Pytorch Conditional GAN Tutorial
Building a Conditional GAN Model
In this video, the presenter explains how to build a conditional GAN model that generates images based on specific labels. The presenter modifies the discriminator and generator models to include an additional channel for the label information.
Modifying the Discriminator Model
- Add an embedding layer to send label information to the discriminator and generator.
- Create an embedding layer with some number of classes and image size.
- Reshape the embedding layer to be an additional channel in the input image.
- Concatenate the input image with the embedding layer before passing it through the discriminator.
Modifying the Generator Model
- Add label information to the generator by creating an embedding layer and concatenating it with noise input.
- Create an embedding layer with some number of classes and embed size.
- Concatenate the noise input with the embedding layer before passing it through the generator.
Conclusion
The presenter demonstrates how to modify both discriminator and generator models in order to create a conditional GAN that can generate images based on specific labels. By adding an additional channel for label information, we can train our model on specific datasets such as MNIST while generating images that match our desired output.
Implementing Conditional GANs
In this section, the speaker explains how to implement conditional GANs.

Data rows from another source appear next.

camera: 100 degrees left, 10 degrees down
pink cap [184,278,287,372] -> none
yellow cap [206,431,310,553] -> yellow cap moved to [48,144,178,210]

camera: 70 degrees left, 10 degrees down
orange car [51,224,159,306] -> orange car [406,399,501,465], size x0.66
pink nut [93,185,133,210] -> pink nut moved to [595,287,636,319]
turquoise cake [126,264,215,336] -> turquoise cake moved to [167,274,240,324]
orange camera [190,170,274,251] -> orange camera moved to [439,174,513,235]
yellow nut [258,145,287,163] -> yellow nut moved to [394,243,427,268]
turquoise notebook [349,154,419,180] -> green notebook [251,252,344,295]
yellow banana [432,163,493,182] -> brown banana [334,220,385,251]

They start by explaining how to modify the generator and discriminator models to include labels for conditional generation.

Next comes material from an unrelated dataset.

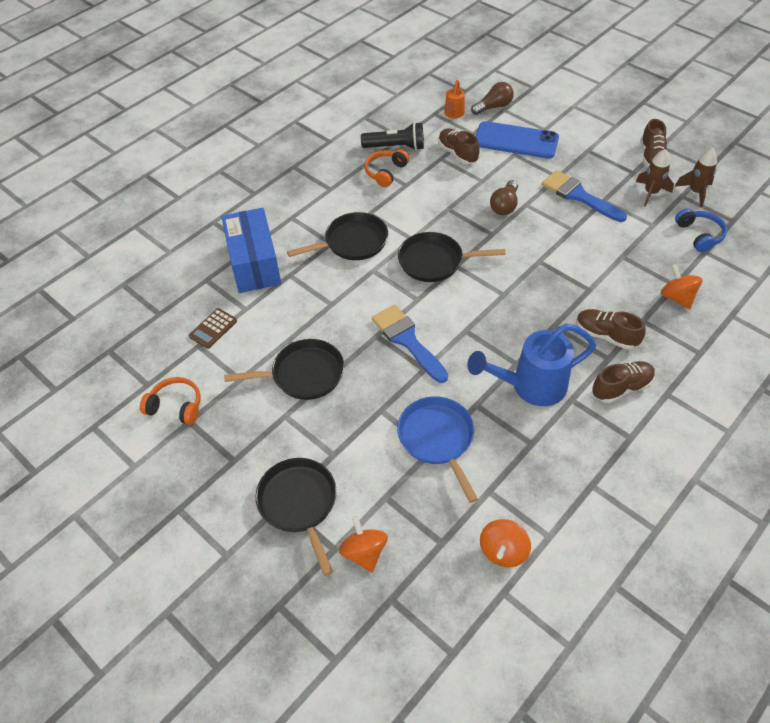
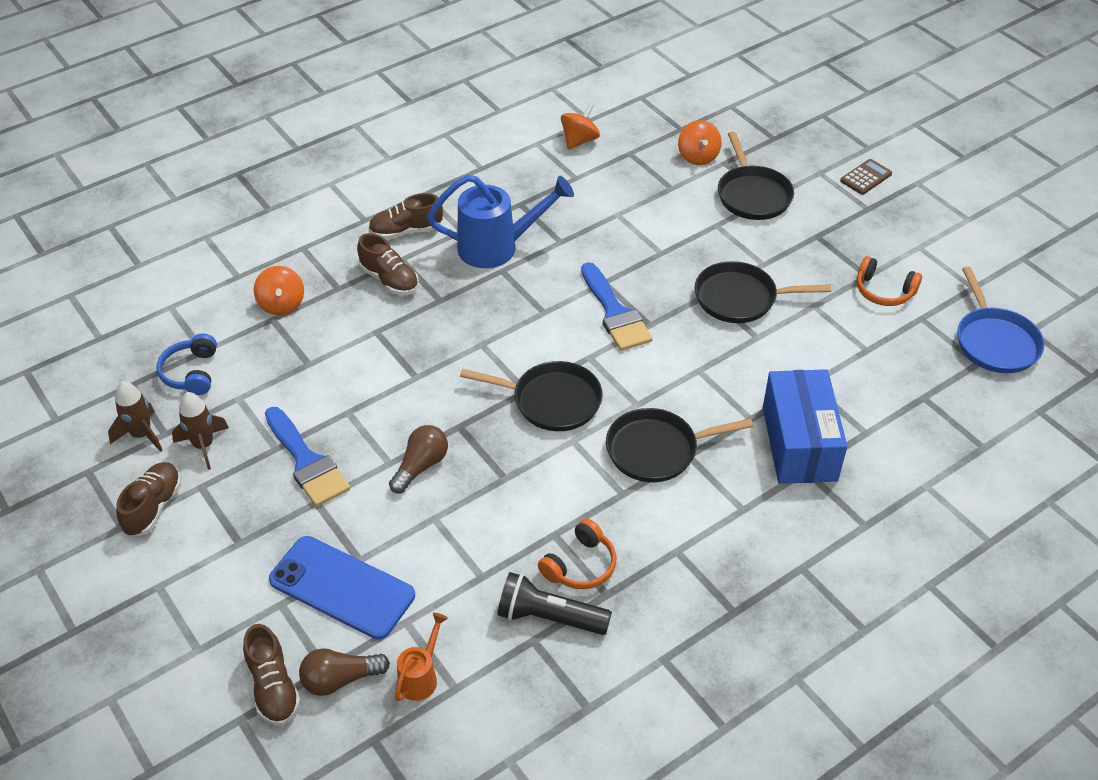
camera: 170 degrees left, 5 degrees down
brown calculator [189,308,237,349] -> brown calculator moved to [840,159,892,195]
blue pan [397,396,478,503] -> blue pan moved to [958,266,1045,373]
brown shoe [438,128,480,164] -> brown shoe moved to [243,624,301,725]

Modifying Generator and Discriminator Models
- To modify the generator model, concatenate the input noise with the label embedding using
torch.catand send it through the generator.
- The discriminator model also needs modification to include labels as inputs in forward propagation.
Adding Parameters to Training File
- Add parameters for number of classes, image size, and generator embedding to training file.
Sending Labels as Inputs
- Send labels as inputs to both generator and discriminator models during training.
- Remove unnecessary code related to target labels from previous implementation.
Testing Implementation
- After running training for a few epochs, generated images can be observed.
- Conditional GAN implementation allows for generating specific digits based on input labels.